** begin Input rows **

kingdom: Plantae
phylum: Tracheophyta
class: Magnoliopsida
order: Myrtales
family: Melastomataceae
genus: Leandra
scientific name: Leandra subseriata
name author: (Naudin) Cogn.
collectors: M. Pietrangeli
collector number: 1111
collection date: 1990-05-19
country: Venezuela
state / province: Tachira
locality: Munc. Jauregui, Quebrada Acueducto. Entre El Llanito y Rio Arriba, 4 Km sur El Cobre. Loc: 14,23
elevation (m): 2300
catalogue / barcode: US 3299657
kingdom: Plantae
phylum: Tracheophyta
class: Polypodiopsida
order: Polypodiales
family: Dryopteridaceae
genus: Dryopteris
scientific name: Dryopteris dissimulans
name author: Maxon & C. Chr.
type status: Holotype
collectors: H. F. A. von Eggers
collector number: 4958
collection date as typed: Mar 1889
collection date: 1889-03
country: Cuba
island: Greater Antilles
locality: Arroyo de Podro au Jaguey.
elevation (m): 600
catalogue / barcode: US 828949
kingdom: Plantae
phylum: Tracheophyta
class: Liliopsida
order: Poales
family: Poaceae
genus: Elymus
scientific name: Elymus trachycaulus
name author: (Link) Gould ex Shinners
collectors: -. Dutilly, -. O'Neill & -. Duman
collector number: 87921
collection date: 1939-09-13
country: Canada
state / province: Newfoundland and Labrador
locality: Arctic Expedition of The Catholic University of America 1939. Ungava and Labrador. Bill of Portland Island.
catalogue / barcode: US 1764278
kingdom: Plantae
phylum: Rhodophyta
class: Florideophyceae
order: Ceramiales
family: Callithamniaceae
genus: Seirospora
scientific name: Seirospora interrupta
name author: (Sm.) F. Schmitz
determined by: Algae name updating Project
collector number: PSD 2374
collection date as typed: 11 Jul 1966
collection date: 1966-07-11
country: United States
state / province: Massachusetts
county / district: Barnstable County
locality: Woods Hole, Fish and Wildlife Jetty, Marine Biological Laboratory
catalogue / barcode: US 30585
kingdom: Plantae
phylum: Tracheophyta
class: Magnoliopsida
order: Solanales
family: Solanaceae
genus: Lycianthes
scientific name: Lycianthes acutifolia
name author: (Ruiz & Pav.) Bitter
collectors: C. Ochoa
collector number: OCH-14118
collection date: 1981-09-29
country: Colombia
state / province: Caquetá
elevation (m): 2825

** end Input rows **

### What you have to do
Quote the lines of the items verbatim, starting at the line containing "class: Liliopsida" and ending at the line containing "state / province: Newfoundland and Labrador", with both of those lines included.

### The solution
class: Liliopsida
order: Poales
family: Poaceae
genus: Elymus
scientific name: Elymus trachycaulus
name author: (Link) Gould ex Shinners
collectors: -. Dutilly, -. O'Neill & -. Duman
collector number: 87921
collection date: 1939-09-13
country: Canada
state / province: Newfoundland and Labrador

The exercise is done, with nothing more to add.